Like the minute I wake up I can belt out a C5 (C above middle C) and that notes quite easy to hit cleanly now so that's definitely part of my range. Thing is I've got a C#5 later in the day that I can sustain fairly well and in a clean tone, and sometimes I can touch on the D5 above that but it's very hard to sustain without breaking into a scream.

So when you guys are talking about vocal range, do you just mean any note you can hit without falsetto or vocal fry, or just the notes that you can hit with ease and sustain them without a problem?


Oh man, you just opened up a huge can of worms.

This is entirely a judgment call. I would consider it any note you can hit convincingly (admittedly subjective), whereas many people consider it to be only chest voice.

Truth be told, I don't really care. When it comes down to it, a good singer is a good singer. If someone tells me they have a four octave range, and one octave is a flappy vocal fry, and another octave and a half is a weak, airy falsetto, they can have the four octave label, but it doesn't change the fact that they're not a particularly accomplished singer.
#4
Yeah I should've been clearer, I know the whole what counts as range just starts a shitstorm wherever you are. I know there's gonna be a lot of debate there so I'm just asking what notes you count when just talking about "full voice" or chest voice, heavy mix, belted notes, whatever. I can't figure out how to pass that last bridge yet so none of my high notes would be called falsetto even by very traditional operatic teachers.

When talking about that chest heavy vocal co-ordination that most folks sing in, which notes should I count as being in my range?

and yeah I absolutely agree with that last part, I usually prefer a nice sounding belted high A to even the best heavy metal vocalist singing a thin sounding A above that. all about which notes sound best in your range rather than how high you can go.
#5
Quote by Cheeseman07
Yeah I should've been clearer, I know the whole what counts as range just starts a shitstorm wherever you are. I know there's gonna be a lot of debate there so I'm just asking what notes you count when just talking about "full voice" or chest voice, heavy mix, belted notes, whatever. I can't figure out how to pass that last bridge yet so none of my high notes would be called falsetto even by very traditional operatic teachers.

When talking about that chest heavy vocal co-ordination that most folks sing in, which notes should I count as being in my range?

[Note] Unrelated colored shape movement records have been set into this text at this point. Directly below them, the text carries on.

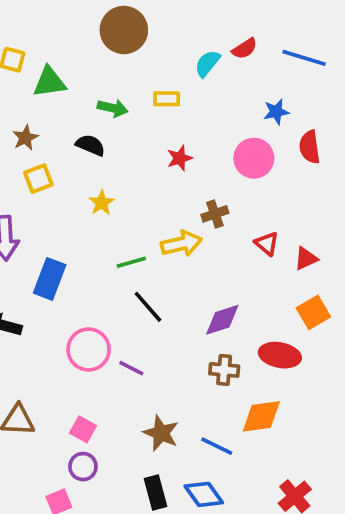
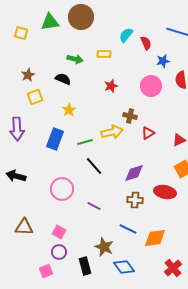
red semicircle: (245, 49) -> (146, 43), moved, turned -80
green triangle: (50, 82) -> (50, 22), moved
brown cross: (215, 214) -> (130, 116), turned 32
red triangle: (267, 244) -> (148, 133), moved, turned 48
blue rectangle: (50, 279) -> (55, 139), moved
purple line: (131, 368) -> (94, 206), moved
orange diamond: (261, 416) -> (155, 238), moved
brown star: (161, 433) -> (104, 247), moved
blue line: (217, 446) -> (128, 229), moved
black rectangle: (155, 493) -> (85, 266), moved

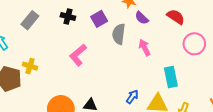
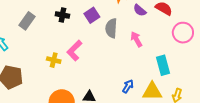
purple semicircle: (142, 18) -> (140, 10), moved
yellow cross: (30, 66) -> (54, 60), moved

and yeah I absolutely agree with that last part, I usually prefer a nice sounding belted high A to even the best heavy metal vocalist singing a thin sounding A above that. all about which notes sound best in your range rather than how high you can go.

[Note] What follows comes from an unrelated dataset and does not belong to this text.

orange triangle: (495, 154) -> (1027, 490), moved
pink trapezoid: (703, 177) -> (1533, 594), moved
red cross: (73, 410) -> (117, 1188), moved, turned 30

Well, with the example you used (C# or D), those notes should really be quite head-heavy, even if they sound chesty. Otherwise, you'll never pass that second bridge. For me, unless I'm pulling chest for effect, it really stops being chest heavy above the E below high C (the high E on guitar). The thing is, since there's still some chest in the sound, as well as some pharyngeal narrowing, it sounds way more chesty than it really is. That's the trick. When you hear a singer like Bruce Dickinson, Chris Cornell, or David Lee Roth that have really thick upper-middle ranges, they're usually using a lot more head voice than you probably think.